Extracted data section start

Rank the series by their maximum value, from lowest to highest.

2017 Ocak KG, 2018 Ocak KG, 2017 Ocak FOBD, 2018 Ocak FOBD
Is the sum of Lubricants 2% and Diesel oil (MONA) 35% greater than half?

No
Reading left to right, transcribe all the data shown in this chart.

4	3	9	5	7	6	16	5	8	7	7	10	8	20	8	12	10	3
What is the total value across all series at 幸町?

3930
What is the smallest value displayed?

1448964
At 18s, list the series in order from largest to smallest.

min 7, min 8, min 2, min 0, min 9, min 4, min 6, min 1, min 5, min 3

Extracted data section end
Extracted data section start

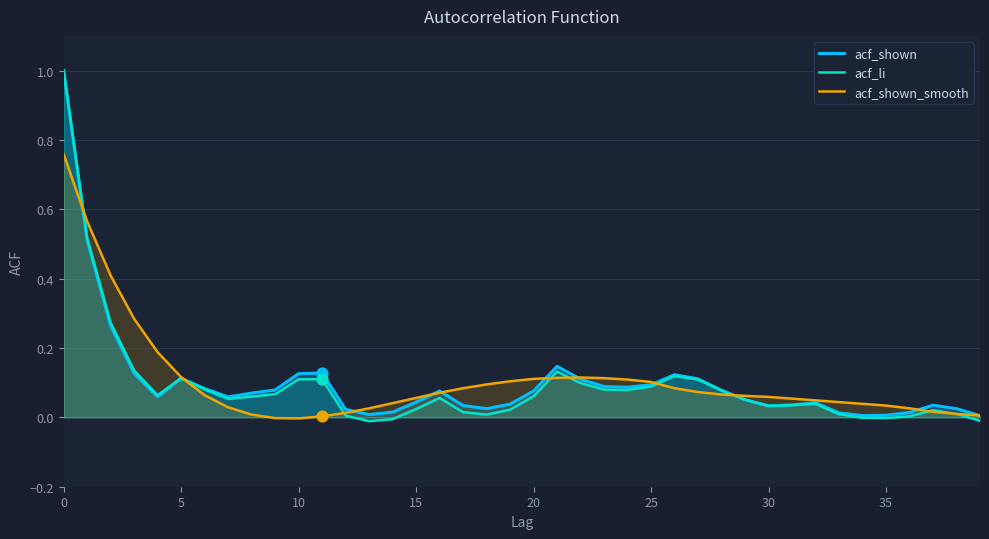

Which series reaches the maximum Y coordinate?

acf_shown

Extracted data section end

**Instruction**. Please convert the records from the line with "Rank the series" up to and including the line with "At 18s, list" into a Markdown table with the columns Row and Line, leaving out blank lines.

**Solution to this task**.
| Row | Line |
|---|---|
| 1 | Rank the series by their maximum value, from lowest to highest. |
| 2 | 2017 Ocak KG, 2018 Ocak KG, 2017 Ocak FOBD, 2018 Ocak FOBD |
| 3 | Is the sum of Lubricants 2% and Diesel oil (MONA) 35% greater than half? |
| 4 | No |
| 5 | Reading left to right, transcribe all the data shown in this chart. |
| 6 | 4	3	9	5	7	6	16	5	8	7	7	10	8	20	8	12	10	3 |
| 7 | What is the total value across all series at 幸町? |
| 8 | 3930 |
| 9 | What is the smallest value displayed? |
| 10 | 1448964 |
| 11 | At 18s, list the series in order from largest to smallest. |